いったい私、この後どうすればいいんだろう?




* * *




~実況者生帆なまほの視点~


「んー……何か電気系統のトラブルが起こっている模様です。10階層地点でRENGE選手の姿がワープしたかのように消えたかと思ったら、11階から19階層までに設置してあった固定カメラが全て壊れてしまった模様ですね。たぶんRENGE選手の移動が高速過ぎたのだと思います」


>RENGEェ・・・

>RENGEおまえ・・・

>起きたと思ったらコレかよ!

>破壊神で草

>毎回何かしらトラブルを起こすな、この子w


「しかし色々と気になりますね。
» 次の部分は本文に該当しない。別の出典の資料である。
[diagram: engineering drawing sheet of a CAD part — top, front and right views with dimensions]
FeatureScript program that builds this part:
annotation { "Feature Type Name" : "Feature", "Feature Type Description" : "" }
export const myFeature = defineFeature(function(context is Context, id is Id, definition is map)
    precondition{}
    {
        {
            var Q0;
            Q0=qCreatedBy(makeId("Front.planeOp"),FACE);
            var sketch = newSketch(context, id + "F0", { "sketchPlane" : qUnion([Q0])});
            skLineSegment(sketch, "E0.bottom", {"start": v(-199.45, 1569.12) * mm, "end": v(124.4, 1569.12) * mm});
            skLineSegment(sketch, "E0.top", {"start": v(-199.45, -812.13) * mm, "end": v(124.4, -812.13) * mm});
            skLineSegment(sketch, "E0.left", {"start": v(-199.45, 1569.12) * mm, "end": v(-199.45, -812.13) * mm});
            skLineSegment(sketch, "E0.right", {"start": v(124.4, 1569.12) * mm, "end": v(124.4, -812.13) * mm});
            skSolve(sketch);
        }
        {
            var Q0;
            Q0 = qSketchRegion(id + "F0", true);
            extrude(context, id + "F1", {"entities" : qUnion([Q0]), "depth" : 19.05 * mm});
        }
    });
カメラが消える直前、19階層でLiU選手の翼らしき装備が輝いたように見えましたが、そもそもアレはいったい……? そしてRENGE選手やAKIHO選手たちが揃って19階層から出てこないのはいったいどういうことでしょう……?」


>まあ便りが無いのは元気な証拠というが・・・

>撮れ高仕事して

>カメラ復旧マダー?

>はよRENGE映して

>RENGE、1位取るって信じてるぞー!


生帆は実況者として繋ぎのために他の国の選手たちの状況を解説していく。

その傍ら、LiU選手のあの銀の翼、そして光には覚えがある気がする……

と考えたが結局思い出すことはなかったのだった。